Masyarakat adat Luat Unterudang, juga menduga adanya upaya dari pihak PT Barapala, untuk menghentikan laporan warga. Dugaan kasus pencurian itu sebelumnya telah dilaporkan warga di Polres Padanglawas pada, 9 Mei 2026 dan teregister dalam Laporan Polisi Nomor:LP/B/154/V/2026/SPKT/ Polres Padang Lawas/Polda Sumatera Utara.
“Kami masyarakat Luat Unterudang, meminta Kapoldasu, agar tidak melindungi PT Barapala, yang melakukan usaha perkebunan tanpa izin yang berada dalam kawasan hutan,”kata Mardan Hanafi Hasibuan, SH, MH, Rabu (13/5/2026).
Warga juga meminta kepada Dirkrimum, Propam, Bidkum, Wassidik beserta Irwasda Polda Sumut, agar tidak melakukan penghentian penyelidikan terhadap laporan polisi atas dugaan pencurian yang dilakukan oleh PT Barapala, dilahan masyarakat Luat Unterudang, sesuai putusan Pengadilan Tinggi Nomor 267/ Sumatera Utara pada 9 Mei 2026.

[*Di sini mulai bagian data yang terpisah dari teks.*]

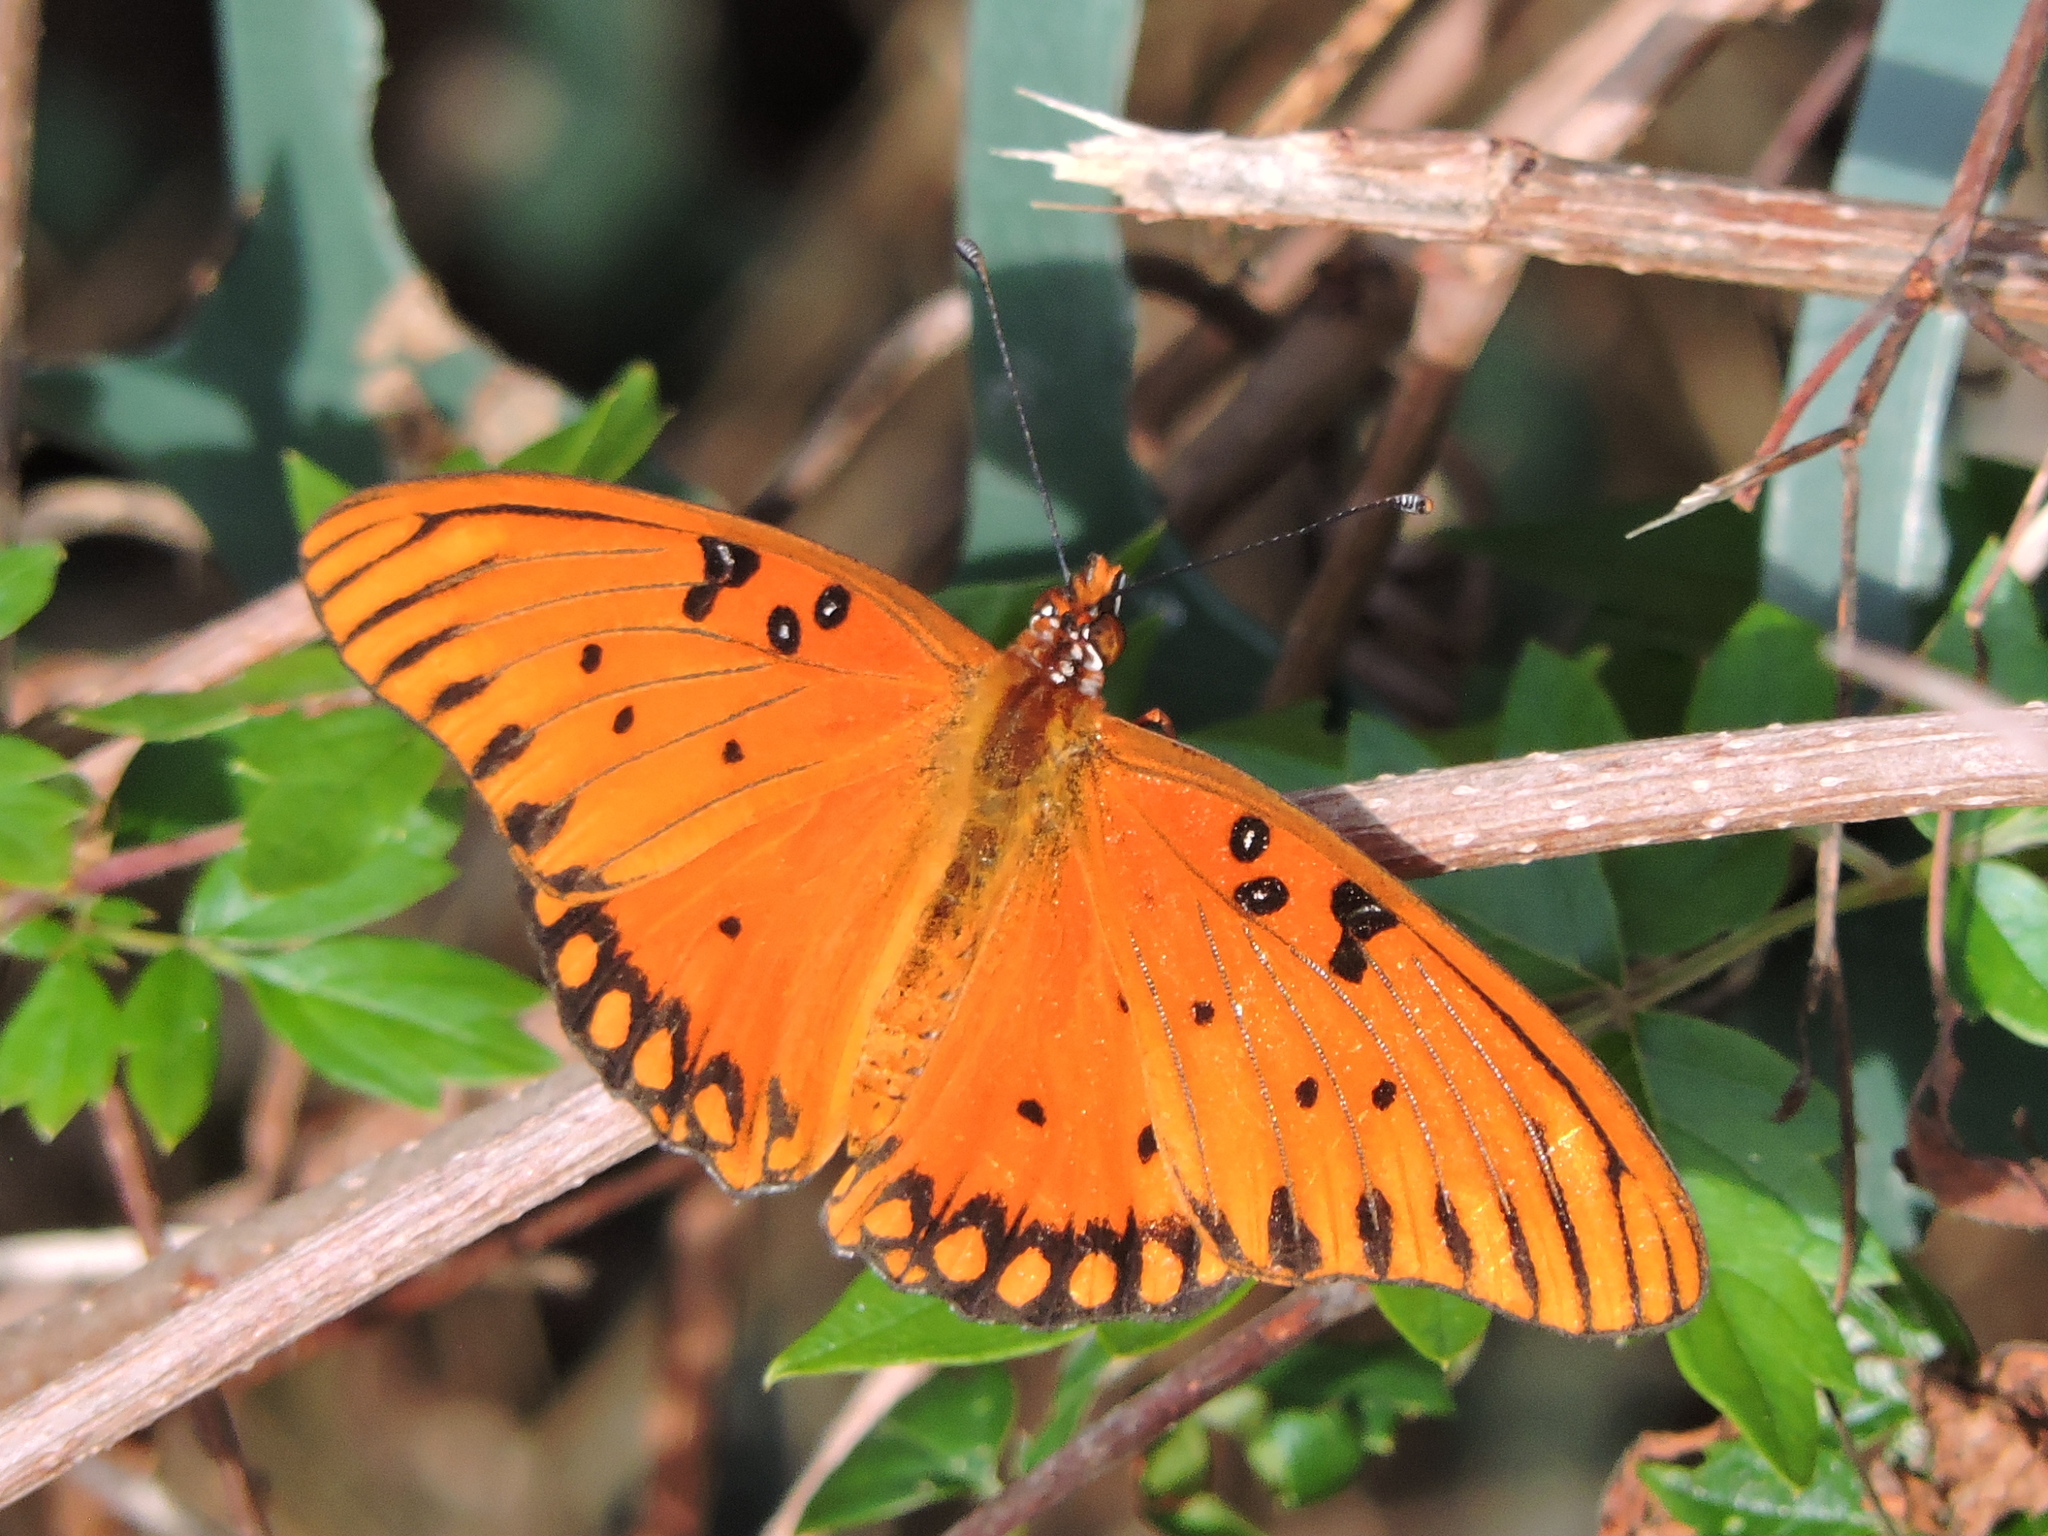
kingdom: Animalia
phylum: Arthropoda
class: Insecta
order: Lepidoptera
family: Nymphalidae
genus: Dione
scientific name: Dione vanillae
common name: Gulf fritillary
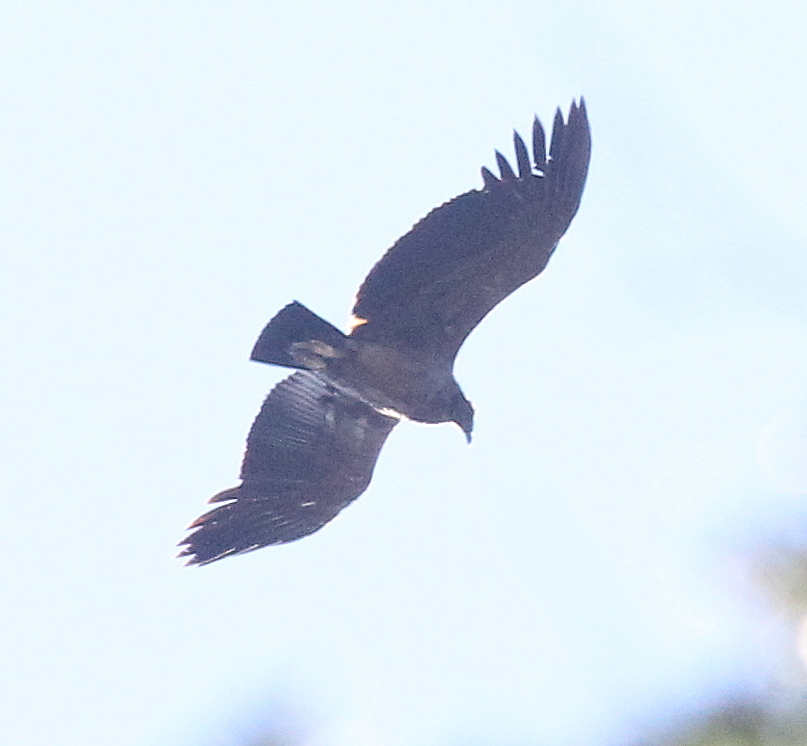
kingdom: Animalia
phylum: Chordata
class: Aves
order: Accipitriformes
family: Cathartidae
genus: Vultur
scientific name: Vultur gryphus
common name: Andean condor
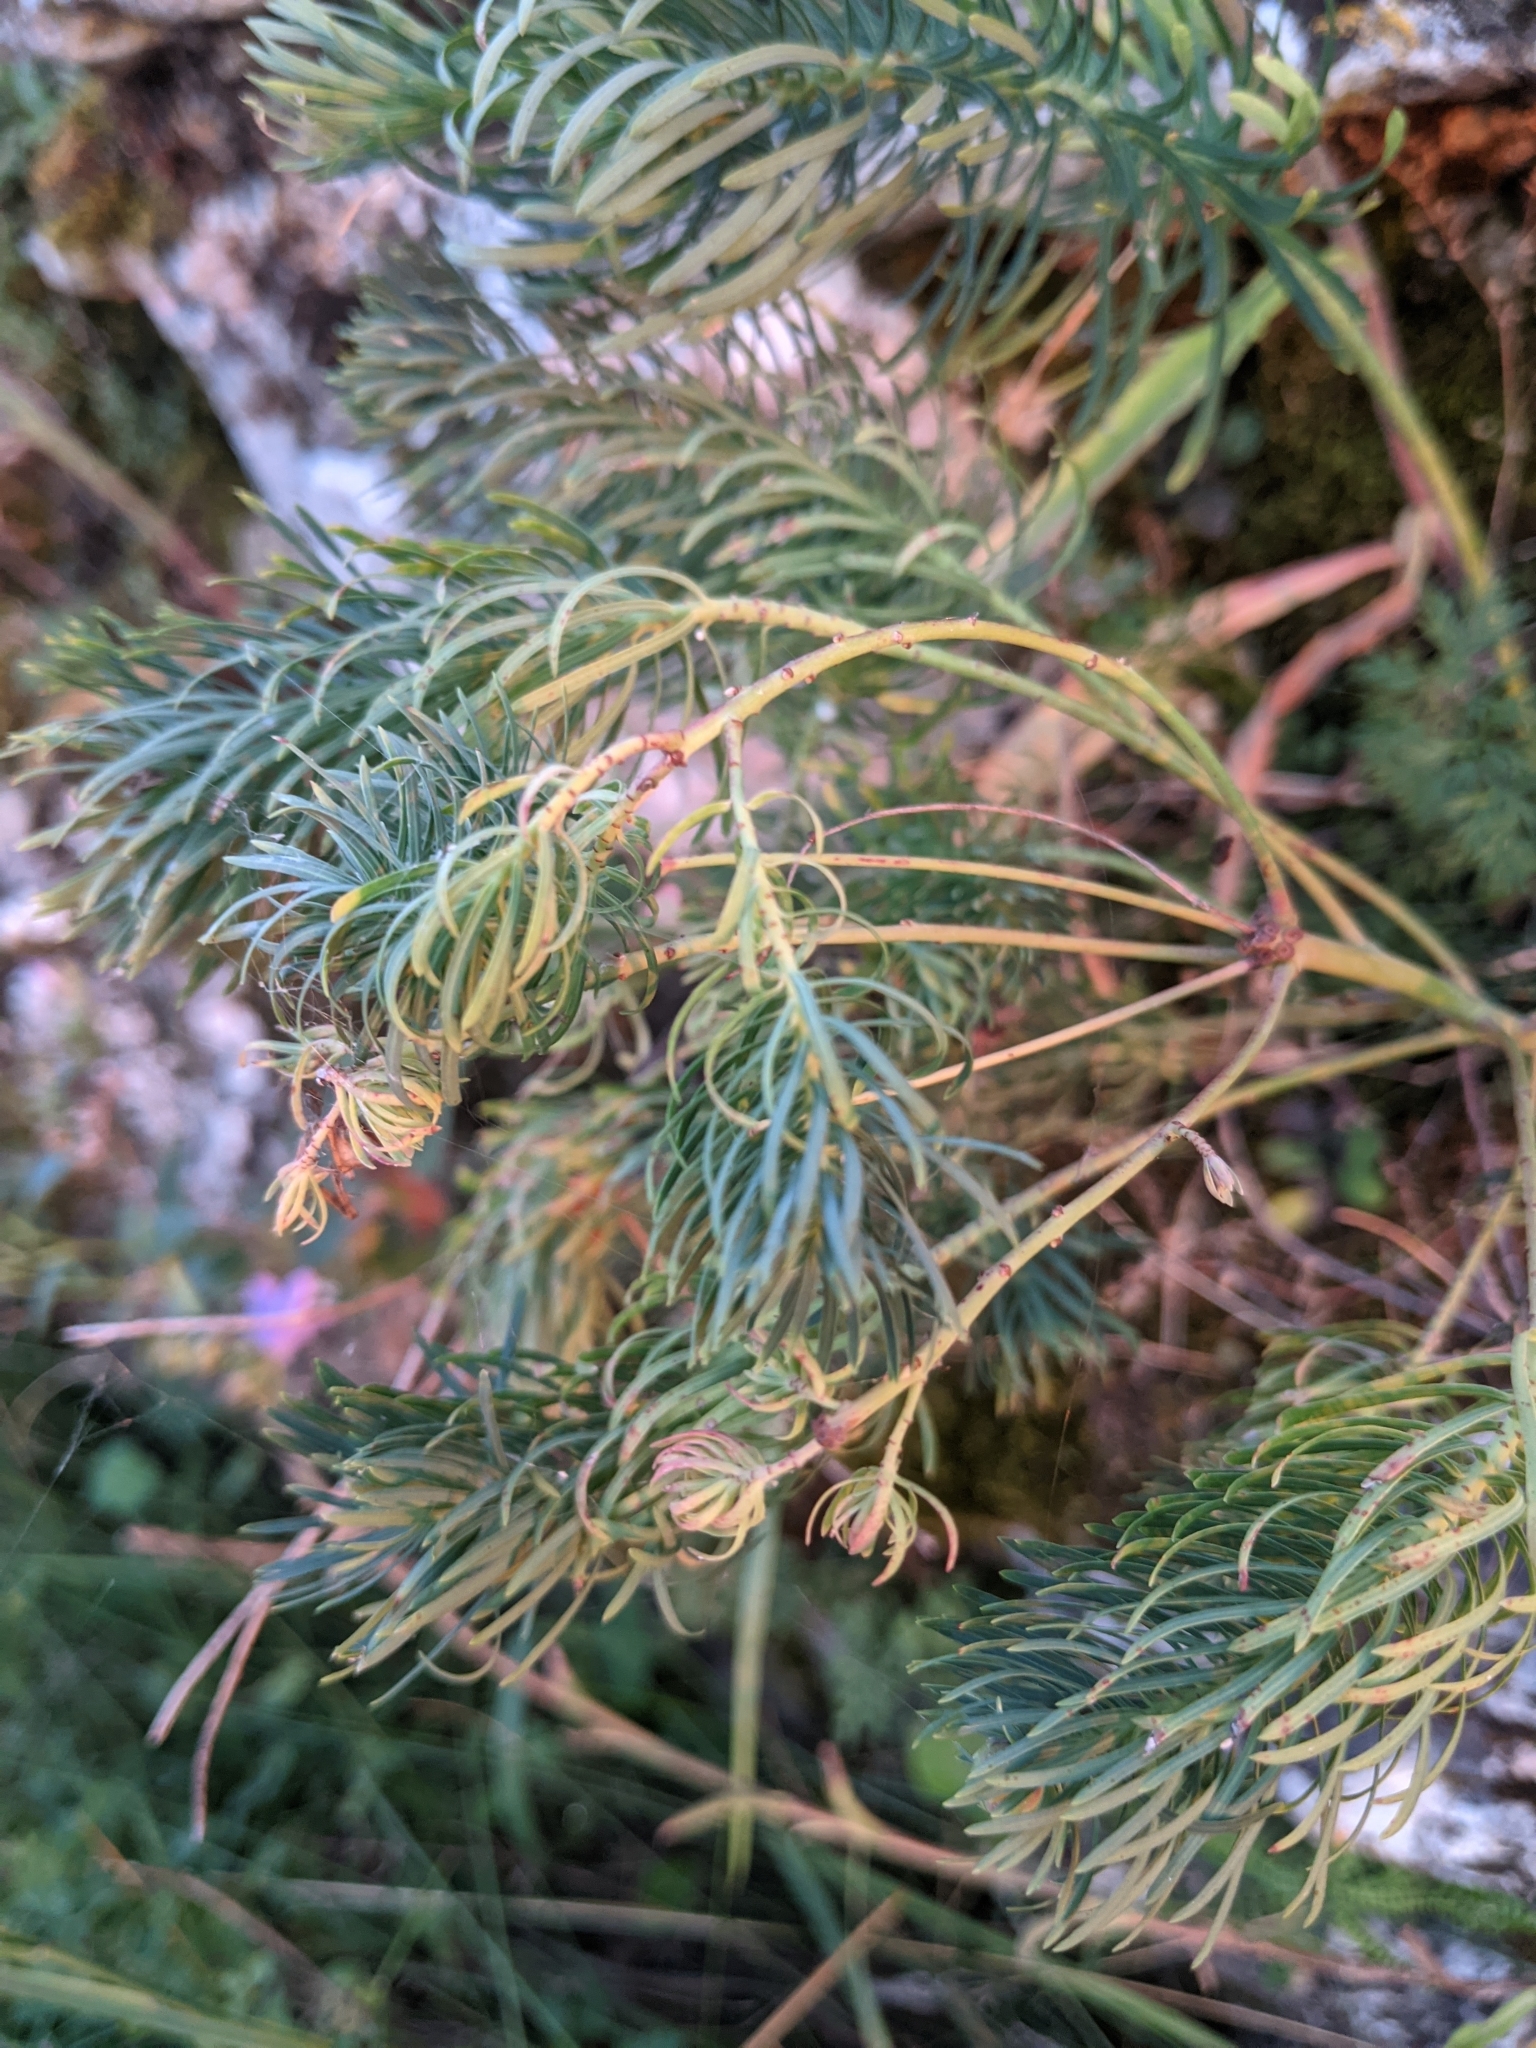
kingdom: Plantae
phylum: Tracheophyta
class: Magnoliopsida
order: Malpighiales
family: Euphorbiaceae
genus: Euphorbia
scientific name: Euphorbia cyparissias
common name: Cypress spurge
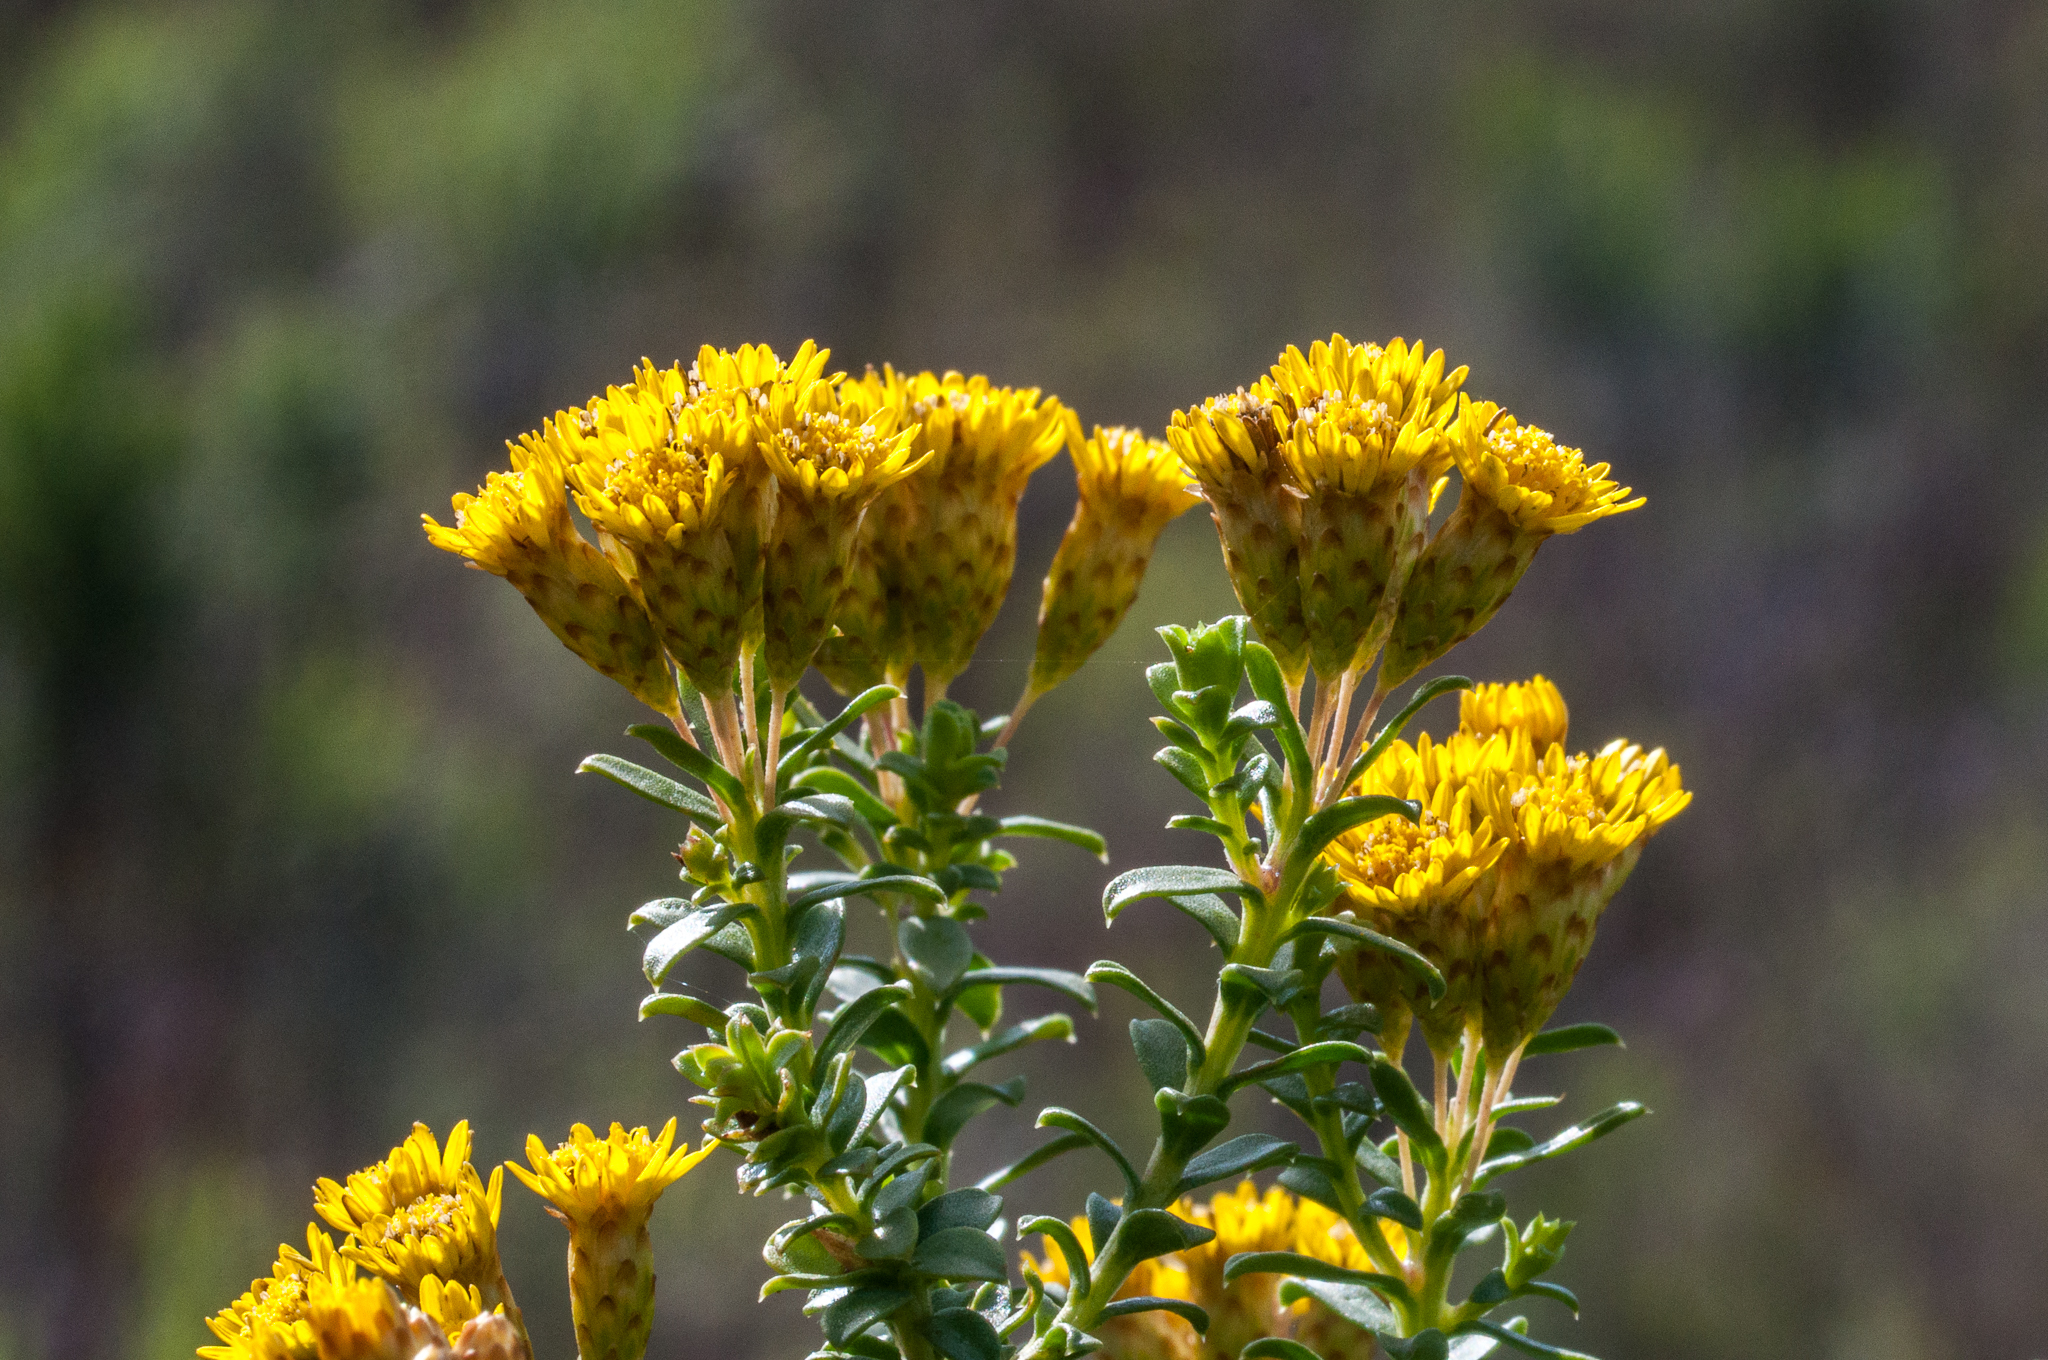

“Kami meminta kepada bapak Kapolda Sumatera Utara, memerintahkan Kapolres, Padanglawas dan Kasat Reskrim, untuk segera menaikkan status laporan warga ketingkat penyidikan. Selain itu kami juga meminta segera melakukan penangkapan dan penahan terhadap terlapor atas nama Cinra Cs,”pinta warga.
Masyarakat adat Luat Unterudang, juga mengharapkan Satgas PKH Garuda, melakukan tindakan hukum kepada PT Barapala, yang telah melakukan kegiatan berkebun dilahan sitaannya seluas 25.000 Ha. Juga meminta kepada DPRD Padanglawas, segera melakukan Rapat Dengar Pendapat (RDP) antara masyarakat dengan pihak PT Barapala, mafia tanah.
Informasi yang diketahui Rabu (13/5/2026) telah dilakukan gelar perkara kasus dugaan pencurian yang dilakukan pihak PT Barapala, di Mapoldasu.